For me I like to have around 20 pounds of holding weight, which I can get with a 60 lb bow with 60-65% letoff. I'd have to shoot a 100-pounder to get the same holding weight. So, you can see that is not a good fit for me. 

My Katera XL is set in the 65% slot at 61 pounds (hunting bow).


----------



## Cheerioette (Apr 16, 2010)

JayMc said:


> PB=personal best


That does make more sense now, doesn't it? :lol: Thanks.



pragmatic_lee said:


> PB = Personal Best
> 
> BTW: This is the Field forum - we don't talk 3D over here at all.

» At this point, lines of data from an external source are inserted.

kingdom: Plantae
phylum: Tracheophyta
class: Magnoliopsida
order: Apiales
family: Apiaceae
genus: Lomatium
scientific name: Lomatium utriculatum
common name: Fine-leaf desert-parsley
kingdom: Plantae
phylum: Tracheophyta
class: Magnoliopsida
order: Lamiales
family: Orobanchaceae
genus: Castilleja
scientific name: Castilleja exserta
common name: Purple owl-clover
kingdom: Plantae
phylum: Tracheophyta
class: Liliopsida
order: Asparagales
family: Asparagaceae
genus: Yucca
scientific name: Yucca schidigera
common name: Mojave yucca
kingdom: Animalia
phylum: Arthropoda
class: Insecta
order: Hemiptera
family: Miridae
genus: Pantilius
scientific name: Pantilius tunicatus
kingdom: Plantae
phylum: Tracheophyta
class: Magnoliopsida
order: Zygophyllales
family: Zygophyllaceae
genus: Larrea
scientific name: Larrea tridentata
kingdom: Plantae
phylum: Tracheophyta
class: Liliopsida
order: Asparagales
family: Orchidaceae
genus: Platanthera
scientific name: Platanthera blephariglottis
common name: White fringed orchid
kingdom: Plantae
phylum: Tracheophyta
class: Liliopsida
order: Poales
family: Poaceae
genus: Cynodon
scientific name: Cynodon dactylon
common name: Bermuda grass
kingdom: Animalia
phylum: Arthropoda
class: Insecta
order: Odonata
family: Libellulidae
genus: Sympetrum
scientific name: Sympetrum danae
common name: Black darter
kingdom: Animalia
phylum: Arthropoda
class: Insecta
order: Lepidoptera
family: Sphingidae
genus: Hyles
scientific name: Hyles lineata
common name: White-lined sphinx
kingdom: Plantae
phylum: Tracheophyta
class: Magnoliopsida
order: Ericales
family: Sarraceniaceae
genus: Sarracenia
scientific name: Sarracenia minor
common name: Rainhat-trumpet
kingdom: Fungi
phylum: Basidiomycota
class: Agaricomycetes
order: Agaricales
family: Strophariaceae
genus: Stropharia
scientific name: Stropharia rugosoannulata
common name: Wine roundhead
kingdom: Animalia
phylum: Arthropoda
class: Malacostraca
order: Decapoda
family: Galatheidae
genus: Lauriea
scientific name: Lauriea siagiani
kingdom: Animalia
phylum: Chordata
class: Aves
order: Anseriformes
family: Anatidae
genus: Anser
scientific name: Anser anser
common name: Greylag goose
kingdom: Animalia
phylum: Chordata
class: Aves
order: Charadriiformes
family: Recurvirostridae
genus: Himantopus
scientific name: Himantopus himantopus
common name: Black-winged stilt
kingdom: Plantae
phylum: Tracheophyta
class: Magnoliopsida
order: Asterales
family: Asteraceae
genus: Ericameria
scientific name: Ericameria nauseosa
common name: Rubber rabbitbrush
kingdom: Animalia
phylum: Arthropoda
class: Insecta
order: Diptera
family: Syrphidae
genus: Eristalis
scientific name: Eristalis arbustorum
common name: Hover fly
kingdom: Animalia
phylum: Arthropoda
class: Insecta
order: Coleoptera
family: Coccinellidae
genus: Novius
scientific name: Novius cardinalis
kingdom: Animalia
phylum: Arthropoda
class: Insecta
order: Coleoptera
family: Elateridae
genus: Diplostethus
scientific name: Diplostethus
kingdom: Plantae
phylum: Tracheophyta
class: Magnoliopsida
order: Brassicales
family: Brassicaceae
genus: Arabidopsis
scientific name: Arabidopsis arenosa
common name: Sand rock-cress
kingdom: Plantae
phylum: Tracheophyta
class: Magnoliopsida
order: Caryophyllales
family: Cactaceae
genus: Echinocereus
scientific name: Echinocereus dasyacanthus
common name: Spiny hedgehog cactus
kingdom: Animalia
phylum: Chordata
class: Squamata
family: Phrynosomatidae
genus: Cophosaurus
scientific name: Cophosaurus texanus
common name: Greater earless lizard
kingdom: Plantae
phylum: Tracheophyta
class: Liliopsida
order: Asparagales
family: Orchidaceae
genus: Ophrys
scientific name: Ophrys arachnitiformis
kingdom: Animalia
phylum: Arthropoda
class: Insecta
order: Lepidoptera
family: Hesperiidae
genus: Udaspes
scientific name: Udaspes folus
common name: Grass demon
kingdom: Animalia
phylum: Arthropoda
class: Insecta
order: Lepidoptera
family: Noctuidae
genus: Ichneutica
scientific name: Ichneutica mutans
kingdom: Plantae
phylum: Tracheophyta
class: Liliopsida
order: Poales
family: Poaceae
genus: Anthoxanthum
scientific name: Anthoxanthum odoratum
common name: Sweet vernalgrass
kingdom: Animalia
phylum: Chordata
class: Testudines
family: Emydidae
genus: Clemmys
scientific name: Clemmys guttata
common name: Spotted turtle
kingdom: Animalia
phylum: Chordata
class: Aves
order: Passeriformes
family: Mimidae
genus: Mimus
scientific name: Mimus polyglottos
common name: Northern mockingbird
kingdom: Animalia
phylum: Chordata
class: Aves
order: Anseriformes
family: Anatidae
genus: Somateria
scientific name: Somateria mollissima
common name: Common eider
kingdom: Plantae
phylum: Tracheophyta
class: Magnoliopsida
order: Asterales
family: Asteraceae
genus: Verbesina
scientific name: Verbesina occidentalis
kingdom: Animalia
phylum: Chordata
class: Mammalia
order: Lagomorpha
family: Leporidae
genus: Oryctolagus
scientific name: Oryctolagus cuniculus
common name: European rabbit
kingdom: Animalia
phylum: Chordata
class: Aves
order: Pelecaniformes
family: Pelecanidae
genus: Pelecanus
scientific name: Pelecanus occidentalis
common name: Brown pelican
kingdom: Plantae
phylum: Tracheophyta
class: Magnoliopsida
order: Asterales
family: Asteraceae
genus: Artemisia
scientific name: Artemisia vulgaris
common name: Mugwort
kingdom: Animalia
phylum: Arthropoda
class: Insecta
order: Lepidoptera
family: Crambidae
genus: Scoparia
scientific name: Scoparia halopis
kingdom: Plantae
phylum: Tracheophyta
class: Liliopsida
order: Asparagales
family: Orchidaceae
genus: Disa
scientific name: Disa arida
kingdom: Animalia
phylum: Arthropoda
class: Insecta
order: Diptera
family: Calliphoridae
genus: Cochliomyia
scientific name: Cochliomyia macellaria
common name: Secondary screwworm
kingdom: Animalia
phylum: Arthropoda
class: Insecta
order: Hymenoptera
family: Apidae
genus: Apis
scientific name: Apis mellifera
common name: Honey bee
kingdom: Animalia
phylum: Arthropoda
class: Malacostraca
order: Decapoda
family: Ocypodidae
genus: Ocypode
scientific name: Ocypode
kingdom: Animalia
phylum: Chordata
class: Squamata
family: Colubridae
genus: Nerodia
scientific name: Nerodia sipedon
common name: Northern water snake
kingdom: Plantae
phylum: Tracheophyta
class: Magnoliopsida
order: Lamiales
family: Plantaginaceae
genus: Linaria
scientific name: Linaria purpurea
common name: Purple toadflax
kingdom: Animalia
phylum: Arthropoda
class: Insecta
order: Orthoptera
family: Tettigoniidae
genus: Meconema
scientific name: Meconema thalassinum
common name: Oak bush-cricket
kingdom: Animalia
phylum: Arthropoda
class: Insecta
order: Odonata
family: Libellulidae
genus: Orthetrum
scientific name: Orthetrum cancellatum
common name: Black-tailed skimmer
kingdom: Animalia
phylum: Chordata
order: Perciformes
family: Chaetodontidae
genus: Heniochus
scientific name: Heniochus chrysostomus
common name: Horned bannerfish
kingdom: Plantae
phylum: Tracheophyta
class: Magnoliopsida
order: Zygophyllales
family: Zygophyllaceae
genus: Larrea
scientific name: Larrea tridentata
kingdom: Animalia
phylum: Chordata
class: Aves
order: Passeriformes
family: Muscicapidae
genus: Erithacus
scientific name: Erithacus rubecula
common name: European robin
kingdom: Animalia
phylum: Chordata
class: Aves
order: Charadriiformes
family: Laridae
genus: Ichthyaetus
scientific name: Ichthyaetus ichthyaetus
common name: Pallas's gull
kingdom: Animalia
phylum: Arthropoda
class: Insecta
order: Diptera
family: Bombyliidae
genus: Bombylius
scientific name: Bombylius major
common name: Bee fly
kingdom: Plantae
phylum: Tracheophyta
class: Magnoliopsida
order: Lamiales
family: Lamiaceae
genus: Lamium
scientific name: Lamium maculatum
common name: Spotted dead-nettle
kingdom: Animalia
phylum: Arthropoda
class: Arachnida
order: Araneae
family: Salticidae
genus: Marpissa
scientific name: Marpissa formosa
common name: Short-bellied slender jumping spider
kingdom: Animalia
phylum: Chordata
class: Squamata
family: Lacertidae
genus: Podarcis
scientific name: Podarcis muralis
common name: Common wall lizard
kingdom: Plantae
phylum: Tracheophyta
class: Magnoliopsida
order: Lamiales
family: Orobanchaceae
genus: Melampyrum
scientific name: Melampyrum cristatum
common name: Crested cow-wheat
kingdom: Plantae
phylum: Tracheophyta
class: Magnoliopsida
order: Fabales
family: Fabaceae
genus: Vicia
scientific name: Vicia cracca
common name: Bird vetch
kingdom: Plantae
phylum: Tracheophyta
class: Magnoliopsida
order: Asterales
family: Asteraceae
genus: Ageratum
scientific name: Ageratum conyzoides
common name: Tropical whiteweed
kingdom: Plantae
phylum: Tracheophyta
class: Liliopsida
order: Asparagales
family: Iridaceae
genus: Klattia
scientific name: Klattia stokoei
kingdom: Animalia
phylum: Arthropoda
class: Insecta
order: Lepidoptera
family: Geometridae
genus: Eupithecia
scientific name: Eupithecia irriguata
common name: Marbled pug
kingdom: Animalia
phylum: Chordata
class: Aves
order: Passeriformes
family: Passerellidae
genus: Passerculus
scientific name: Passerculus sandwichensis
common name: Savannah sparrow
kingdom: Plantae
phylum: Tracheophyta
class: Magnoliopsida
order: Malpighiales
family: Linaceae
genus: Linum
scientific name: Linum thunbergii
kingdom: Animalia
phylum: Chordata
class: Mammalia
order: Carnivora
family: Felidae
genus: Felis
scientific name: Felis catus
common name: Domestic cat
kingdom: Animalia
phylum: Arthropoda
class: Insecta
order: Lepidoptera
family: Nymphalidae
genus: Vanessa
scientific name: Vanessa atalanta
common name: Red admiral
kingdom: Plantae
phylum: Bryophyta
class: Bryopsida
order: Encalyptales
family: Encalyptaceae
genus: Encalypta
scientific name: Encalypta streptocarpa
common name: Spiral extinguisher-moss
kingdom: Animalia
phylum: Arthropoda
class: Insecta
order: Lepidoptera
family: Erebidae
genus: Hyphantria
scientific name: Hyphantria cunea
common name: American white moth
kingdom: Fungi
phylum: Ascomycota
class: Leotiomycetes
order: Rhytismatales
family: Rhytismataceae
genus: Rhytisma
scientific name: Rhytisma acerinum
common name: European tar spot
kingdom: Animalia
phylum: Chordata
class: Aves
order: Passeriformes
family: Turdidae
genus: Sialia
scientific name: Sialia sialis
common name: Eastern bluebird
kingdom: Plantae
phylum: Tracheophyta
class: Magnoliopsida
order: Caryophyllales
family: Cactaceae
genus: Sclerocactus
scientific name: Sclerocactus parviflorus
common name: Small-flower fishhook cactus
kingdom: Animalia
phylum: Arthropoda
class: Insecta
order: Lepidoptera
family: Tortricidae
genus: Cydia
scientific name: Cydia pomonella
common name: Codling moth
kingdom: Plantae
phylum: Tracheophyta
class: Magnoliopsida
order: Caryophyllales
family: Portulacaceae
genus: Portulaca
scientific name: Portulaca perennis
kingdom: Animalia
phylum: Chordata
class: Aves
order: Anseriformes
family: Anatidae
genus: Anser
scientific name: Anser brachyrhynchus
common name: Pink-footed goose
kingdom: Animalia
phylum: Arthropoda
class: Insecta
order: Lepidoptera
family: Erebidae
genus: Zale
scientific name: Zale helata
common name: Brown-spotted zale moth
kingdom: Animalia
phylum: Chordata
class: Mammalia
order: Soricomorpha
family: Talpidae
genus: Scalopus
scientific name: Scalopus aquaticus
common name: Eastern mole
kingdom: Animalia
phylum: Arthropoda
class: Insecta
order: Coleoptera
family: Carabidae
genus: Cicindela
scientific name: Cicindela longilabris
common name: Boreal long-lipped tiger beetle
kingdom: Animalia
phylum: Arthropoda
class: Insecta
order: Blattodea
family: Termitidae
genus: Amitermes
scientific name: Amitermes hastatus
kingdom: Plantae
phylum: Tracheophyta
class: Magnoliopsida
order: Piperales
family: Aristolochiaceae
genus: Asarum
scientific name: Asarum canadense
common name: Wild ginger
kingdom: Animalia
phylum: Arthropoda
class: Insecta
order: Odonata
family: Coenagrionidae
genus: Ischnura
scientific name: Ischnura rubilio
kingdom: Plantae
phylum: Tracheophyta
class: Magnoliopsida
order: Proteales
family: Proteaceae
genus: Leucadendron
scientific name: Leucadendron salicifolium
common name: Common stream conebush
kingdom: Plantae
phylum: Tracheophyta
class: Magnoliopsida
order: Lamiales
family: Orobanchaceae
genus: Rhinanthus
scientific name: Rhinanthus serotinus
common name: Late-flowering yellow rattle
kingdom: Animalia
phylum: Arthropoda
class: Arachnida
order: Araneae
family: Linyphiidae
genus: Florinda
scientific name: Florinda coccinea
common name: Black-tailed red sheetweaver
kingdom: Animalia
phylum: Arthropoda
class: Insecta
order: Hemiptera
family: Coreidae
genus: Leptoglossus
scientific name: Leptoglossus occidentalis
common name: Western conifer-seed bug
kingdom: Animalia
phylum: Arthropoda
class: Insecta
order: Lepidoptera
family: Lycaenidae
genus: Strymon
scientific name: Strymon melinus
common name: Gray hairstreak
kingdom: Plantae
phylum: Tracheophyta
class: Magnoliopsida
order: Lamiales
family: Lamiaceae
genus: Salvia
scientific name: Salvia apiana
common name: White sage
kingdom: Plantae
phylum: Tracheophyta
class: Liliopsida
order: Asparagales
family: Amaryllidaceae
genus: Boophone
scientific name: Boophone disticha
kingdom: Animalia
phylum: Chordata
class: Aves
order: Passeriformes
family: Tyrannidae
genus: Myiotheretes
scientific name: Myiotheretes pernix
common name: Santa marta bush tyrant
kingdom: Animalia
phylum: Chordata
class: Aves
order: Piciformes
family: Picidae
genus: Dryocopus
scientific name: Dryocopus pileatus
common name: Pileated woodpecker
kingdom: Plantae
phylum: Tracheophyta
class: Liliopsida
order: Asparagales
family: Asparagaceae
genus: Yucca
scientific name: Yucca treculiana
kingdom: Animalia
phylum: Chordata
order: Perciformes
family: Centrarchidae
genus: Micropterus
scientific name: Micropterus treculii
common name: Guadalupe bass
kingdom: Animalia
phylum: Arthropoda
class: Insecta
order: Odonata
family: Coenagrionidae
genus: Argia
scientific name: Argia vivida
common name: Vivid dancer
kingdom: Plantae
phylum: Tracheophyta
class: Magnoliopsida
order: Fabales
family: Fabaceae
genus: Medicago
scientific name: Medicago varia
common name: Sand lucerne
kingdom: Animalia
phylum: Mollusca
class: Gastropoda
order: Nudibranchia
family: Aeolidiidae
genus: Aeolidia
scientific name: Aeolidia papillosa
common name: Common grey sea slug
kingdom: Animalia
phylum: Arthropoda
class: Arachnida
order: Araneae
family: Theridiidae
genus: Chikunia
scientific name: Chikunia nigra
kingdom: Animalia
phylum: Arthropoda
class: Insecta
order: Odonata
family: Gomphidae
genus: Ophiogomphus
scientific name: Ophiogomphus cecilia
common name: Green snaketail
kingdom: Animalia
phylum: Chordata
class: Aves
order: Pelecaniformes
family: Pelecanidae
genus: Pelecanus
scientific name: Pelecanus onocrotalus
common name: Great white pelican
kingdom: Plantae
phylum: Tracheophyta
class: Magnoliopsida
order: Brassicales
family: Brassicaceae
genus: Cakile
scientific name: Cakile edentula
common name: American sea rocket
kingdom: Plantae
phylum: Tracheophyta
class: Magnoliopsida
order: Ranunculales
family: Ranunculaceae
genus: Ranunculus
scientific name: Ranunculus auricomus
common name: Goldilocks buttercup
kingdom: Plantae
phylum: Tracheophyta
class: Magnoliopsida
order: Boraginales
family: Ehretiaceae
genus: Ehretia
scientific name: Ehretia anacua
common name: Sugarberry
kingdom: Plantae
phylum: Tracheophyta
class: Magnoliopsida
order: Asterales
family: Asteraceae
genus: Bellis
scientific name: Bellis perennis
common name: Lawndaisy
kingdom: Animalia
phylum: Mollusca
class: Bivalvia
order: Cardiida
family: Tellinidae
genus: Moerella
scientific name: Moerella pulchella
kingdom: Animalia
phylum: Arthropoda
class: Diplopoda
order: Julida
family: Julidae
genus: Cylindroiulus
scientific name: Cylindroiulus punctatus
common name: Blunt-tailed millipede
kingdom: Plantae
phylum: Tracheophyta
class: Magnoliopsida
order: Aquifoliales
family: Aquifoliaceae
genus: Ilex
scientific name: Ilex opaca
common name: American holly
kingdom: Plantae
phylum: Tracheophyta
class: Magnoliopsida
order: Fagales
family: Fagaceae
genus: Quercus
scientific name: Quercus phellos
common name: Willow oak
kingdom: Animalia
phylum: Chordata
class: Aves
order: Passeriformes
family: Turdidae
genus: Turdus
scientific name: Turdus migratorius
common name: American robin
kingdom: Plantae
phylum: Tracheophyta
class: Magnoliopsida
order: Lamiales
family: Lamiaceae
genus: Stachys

Haven't you learned by now... I like breaking the "rules"!


----------



## gymrat70 (Apr 13, 2006)

I set my Vectrix XL down to 65% last year because I was getting lazy at full draw. At 65% I am forced to pull into the wall. This has helped my form but I didn't see groups tighten all of a sudden or anything like that. Hope this helps.


----------



## CherryJu1ce (Feb 25, 2005)

For me, holding weight is directly related to the actual weight of the bow I'm shooting. I shoot a Katera XL for field archery (when I have time, which is seldom :doh, but as many of you know, the Katera XL is a pretty heavy bow and I add weight to it besides. As a result, I need the lower let-off and higher holding weight in order to get the bow to feel right. If I were to use the HL peg, I wouldn't have nearly enough holding weight and the bow would just feel like dirt. You'll have to experiment with it; if you have light accessories on the bow, you might be able to get away with the higher let-off versus the lower. Basically, just tinker...it won't hurt to try. You either like it or you don't, and you can always move the peg back easily enough if you find that you're shooting gets worse.


----------